• _Chart analysis data_:

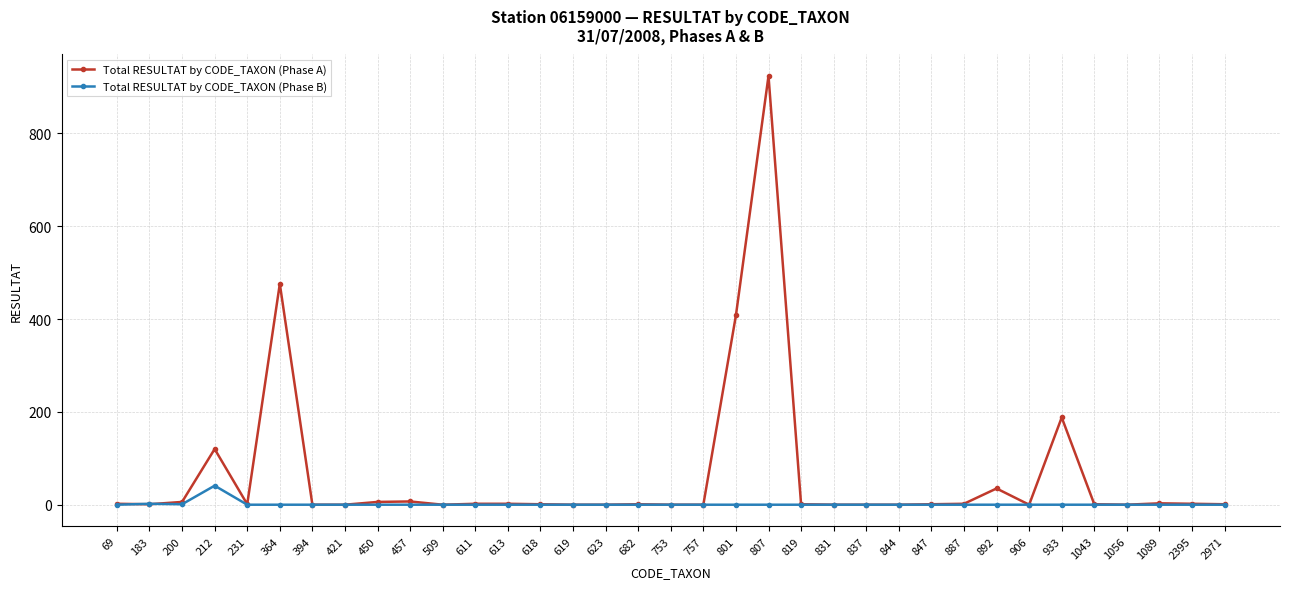

What are all the series names shown in the legend?

Total RESULTAT by CODE_TAXON (Phase A), Total RESULTAT by CODE_TAXON (Phase B)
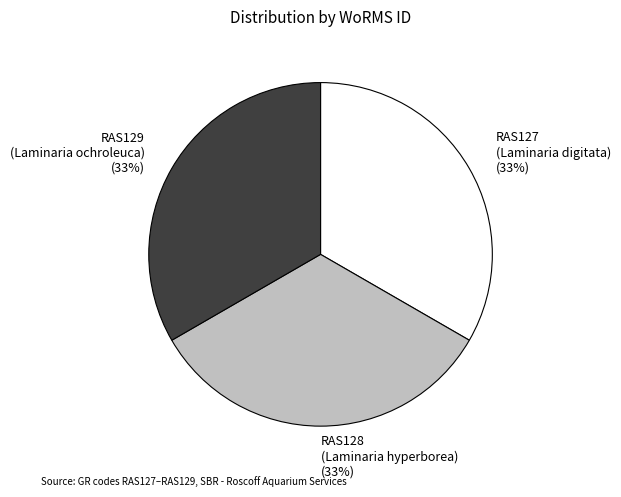

To the nearest percent, what is the average slice percentage?

33%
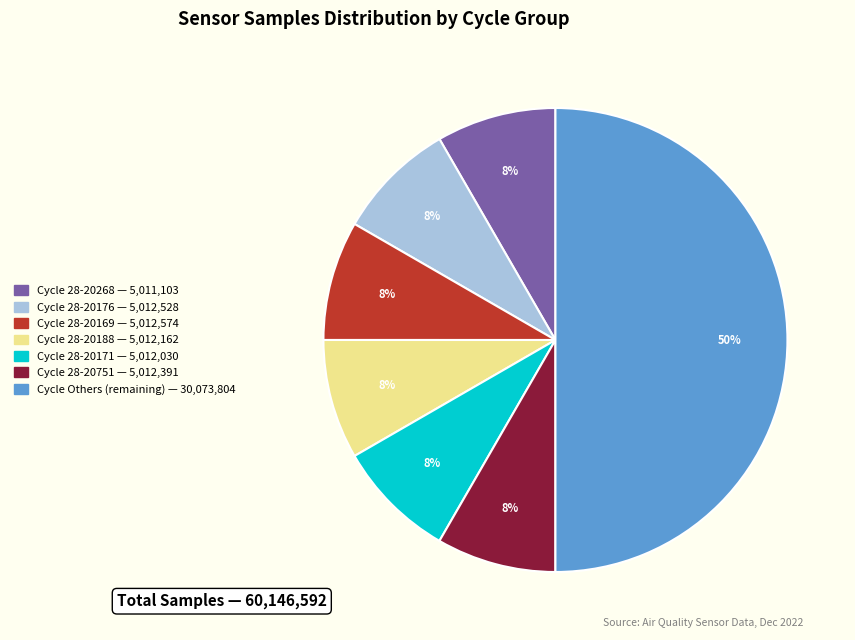

To the nearest percent, what is the average slice percentage?

14%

• _WHAT NEEDS TO BE DONE_:
Edit the listing so that "slice percentage" becomes "slice share" and everything else stays the same. Leave the pictures out of your version.

• _REPLY_:
What are all the series names shown in the legend?

Total RESULTAT by CODE_TAXON (Phase A), Total RESULTAT by CODE_TAXON (Phase B)

To the nearest percent, what is the average slice share?

33%

To the nearest percent, what is the average slice share?

14%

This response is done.